Figure 1 is showing the basic reaction as a pH of seven, which is absorbance versus time.
It accelerates quickly with a small level off at 90, before accelerating again. It finally levels off
for good at 300 seconds. In Figure 2 we are comparing the different pH effects of three, five,
seven, eight, and nine. The pH of three instantly levels off with no acceleration. The pH of five
does not level off and accelerates slowly. The pH of seven shows the fastest acceleration, and
levels off at 300 seconds. The pH of eight does not level off and accelerates quickly. The pH of
nine accelerates slowly, but not as slow as the pH of five.

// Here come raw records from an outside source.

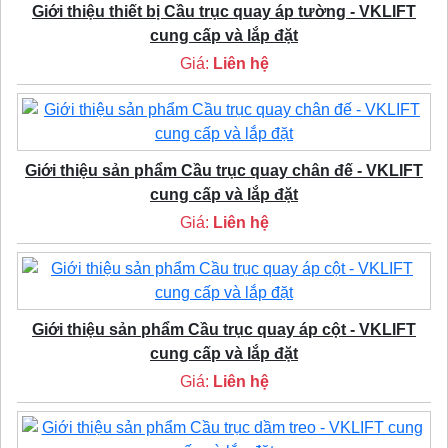
Giới thiệu thiết bị Cầu trục quay áp tường - VKLIFT
cung cấp và lắp đặt
Giá:
Liên hệ
Giới thiệu sản phẩm Cầu trục quay chân đế - VKLIFT
cung cấp và lắp đặt
Giá:
Liên hệ
Giới thiệu sản phẩm Cầu trục quay áp cột - VKLIFT
cung cấp và lắp đặt
Giá:
Liên hệ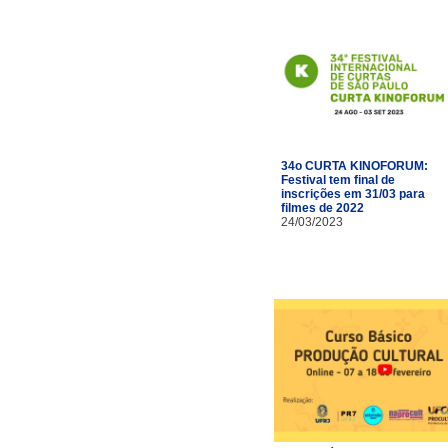
34o CURTA KINOFORUM:
Festival tem final de
inscrições em 31/03 para
filmes de 2022
24/03/2023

By looking at Figure 2 we can determine that the enzyme with the pH of three was the
slowest because it does not reach maximum absorbance. The enzyme mixed with a pH of five,
eight, and nine tell us it was a non-enzyme-catalyzed reaction. The enzyme mixed with the pH of
seven demonstrates an enzyme-catalyzed reaction. The pH seven was the optimum pH for
peroxidase because it accelerated much quicker than the other pH samples we tested. There were
several errors that could have been made when performing this experiment. We might have
recorded a wrong number at the wrong time. Also, the liquids might not have been shaken
enough to mix them. Any of these errors would have affected our results.

Adam-Day, S. (2015). Factors affecting Enzyme Activity. Alevelnotes.com
Biggs et al. (2012). Biology. Columbus, OH: McGraw-Hill Companies Inc.